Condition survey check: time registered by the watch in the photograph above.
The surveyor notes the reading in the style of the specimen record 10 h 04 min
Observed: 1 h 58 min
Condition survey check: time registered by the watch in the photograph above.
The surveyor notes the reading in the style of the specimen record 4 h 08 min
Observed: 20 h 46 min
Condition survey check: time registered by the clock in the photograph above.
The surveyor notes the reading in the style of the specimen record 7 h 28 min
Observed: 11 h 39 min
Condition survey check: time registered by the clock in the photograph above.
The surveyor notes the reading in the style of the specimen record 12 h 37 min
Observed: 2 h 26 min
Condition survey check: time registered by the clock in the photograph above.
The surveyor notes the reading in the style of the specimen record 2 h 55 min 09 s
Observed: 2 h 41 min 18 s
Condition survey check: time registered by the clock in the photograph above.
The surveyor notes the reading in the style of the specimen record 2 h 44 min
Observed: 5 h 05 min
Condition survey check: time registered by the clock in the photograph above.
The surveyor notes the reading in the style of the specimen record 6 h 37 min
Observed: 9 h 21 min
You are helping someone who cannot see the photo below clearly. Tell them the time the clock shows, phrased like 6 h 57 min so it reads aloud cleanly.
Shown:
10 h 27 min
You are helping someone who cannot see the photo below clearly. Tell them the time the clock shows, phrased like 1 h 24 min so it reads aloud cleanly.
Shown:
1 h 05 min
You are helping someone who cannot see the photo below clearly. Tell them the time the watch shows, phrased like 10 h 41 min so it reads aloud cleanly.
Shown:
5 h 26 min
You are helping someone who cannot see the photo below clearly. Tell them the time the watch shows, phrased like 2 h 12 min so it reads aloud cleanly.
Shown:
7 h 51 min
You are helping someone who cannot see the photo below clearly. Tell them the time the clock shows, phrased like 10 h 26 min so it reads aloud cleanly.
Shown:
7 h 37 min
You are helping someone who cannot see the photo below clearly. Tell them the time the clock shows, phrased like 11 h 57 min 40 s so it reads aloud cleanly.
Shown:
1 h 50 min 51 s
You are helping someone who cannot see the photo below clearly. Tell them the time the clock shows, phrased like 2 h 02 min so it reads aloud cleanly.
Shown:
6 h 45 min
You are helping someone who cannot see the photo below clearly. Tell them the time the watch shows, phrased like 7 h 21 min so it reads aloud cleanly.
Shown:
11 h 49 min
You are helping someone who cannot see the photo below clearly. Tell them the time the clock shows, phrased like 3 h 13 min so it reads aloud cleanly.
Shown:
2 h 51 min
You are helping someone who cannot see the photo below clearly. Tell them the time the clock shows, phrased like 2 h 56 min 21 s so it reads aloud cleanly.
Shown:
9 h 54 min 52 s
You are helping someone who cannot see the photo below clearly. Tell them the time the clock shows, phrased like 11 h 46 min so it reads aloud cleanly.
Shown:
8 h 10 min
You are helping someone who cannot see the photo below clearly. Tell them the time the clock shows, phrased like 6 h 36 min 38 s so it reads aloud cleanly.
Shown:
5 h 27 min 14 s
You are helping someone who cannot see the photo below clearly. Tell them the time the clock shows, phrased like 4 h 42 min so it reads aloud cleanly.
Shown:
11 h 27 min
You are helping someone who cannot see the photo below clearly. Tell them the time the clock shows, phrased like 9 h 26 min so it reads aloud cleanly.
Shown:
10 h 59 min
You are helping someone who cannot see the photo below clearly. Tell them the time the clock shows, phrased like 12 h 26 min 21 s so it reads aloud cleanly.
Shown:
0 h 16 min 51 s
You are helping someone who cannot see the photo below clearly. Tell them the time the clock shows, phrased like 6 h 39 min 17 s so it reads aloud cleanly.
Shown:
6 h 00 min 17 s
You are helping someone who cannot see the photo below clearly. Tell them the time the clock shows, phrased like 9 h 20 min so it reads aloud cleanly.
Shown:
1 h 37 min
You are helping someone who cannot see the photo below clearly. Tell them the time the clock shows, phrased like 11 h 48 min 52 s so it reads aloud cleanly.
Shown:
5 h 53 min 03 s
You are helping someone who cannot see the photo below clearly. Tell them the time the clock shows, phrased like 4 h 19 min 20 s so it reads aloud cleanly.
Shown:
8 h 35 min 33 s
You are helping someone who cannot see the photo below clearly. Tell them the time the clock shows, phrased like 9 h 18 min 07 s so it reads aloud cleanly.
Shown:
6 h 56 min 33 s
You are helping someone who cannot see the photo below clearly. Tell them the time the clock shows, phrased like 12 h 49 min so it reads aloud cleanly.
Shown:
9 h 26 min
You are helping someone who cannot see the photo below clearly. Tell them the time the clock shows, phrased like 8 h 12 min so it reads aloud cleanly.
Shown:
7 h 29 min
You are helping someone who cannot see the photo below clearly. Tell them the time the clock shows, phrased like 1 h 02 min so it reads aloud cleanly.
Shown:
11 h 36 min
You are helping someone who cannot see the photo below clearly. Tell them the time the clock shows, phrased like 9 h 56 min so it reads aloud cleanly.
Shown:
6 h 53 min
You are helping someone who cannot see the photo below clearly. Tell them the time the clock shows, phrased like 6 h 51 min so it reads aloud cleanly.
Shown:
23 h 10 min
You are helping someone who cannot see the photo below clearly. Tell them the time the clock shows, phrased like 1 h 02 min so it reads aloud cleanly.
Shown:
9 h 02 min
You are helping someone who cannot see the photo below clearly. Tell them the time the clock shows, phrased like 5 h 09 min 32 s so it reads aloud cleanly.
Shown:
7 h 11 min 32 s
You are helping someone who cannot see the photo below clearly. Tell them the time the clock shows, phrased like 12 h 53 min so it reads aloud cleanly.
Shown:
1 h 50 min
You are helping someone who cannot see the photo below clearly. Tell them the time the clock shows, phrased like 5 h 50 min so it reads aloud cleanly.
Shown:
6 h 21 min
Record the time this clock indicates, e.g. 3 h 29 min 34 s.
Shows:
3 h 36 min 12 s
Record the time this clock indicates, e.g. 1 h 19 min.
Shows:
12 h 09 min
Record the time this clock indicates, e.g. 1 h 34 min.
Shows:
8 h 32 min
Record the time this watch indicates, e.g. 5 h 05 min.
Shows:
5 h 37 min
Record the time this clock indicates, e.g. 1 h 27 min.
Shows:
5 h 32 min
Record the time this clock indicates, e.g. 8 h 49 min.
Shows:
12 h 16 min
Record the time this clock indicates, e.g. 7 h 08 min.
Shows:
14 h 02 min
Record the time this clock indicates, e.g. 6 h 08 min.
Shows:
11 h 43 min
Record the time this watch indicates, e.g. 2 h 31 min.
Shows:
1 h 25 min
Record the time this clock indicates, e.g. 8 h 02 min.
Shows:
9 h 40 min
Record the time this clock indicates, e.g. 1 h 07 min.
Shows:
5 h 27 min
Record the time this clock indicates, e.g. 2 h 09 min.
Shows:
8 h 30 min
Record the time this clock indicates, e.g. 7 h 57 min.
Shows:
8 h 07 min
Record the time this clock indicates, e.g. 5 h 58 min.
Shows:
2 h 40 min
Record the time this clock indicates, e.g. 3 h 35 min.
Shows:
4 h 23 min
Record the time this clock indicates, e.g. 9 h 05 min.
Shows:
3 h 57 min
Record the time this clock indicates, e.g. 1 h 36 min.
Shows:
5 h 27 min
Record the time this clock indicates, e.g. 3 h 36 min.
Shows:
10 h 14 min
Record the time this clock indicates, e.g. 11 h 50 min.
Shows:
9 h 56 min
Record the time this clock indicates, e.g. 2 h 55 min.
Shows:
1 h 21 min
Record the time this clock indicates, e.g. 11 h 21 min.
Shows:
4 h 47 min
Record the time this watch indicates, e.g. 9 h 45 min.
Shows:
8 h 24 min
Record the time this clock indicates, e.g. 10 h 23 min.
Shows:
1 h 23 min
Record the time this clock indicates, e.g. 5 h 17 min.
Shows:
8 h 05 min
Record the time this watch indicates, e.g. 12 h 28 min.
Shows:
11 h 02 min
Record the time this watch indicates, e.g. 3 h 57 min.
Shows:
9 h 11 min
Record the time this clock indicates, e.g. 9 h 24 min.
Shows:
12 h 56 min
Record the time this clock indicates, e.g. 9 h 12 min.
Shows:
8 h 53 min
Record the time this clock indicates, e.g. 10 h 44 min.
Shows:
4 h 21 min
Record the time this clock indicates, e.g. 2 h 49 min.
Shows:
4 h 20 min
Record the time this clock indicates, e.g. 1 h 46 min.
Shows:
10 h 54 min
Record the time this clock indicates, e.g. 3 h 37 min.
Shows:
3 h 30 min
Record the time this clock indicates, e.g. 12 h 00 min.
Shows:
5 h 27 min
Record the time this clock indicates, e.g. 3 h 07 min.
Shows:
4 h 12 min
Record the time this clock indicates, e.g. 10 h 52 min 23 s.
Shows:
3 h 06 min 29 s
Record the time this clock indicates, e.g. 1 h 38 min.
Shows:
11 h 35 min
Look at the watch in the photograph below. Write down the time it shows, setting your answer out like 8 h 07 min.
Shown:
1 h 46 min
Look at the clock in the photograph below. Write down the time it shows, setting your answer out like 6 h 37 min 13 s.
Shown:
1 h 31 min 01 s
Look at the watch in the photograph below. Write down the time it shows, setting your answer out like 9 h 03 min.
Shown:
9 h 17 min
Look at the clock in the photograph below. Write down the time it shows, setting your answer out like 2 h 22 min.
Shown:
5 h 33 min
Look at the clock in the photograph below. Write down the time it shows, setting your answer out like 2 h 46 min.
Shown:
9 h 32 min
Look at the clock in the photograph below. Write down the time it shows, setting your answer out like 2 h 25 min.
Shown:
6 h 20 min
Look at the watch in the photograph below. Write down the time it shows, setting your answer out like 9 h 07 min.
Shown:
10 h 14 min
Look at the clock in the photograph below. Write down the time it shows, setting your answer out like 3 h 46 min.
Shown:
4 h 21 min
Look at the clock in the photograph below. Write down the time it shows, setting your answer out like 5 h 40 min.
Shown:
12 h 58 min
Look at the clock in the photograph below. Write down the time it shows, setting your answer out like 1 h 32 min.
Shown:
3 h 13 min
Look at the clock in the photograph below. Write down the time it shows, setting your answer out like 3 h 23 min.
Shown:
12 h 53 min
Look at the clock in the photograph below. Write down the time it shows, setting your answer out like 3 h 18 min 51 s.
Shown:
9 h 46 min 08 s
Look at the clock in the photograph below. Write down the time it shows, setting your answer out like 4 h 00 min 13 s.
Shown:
━━━
## What you are asked to do
Rewrite the listing from the line containing "3 h 23 min." through the end, replacing "clock" with "timepiece" and leaving everything else unchanged.

## The reply
Look at the timepiece in the photograph below. Write down the time it shows, setting your answer out like 3 h 23 min.
Shown:
12 h 53 min
Look at the timepiece in the photograph below. Write down the time it shows, setting your answer out like 3 h 18 min 51 s.
Shown:
9 h 46 min 08 s
Look at the timepiece in the photograph below. Write down the time it shows, setting your answer out like 4 h 00 min 13 s.
Shown:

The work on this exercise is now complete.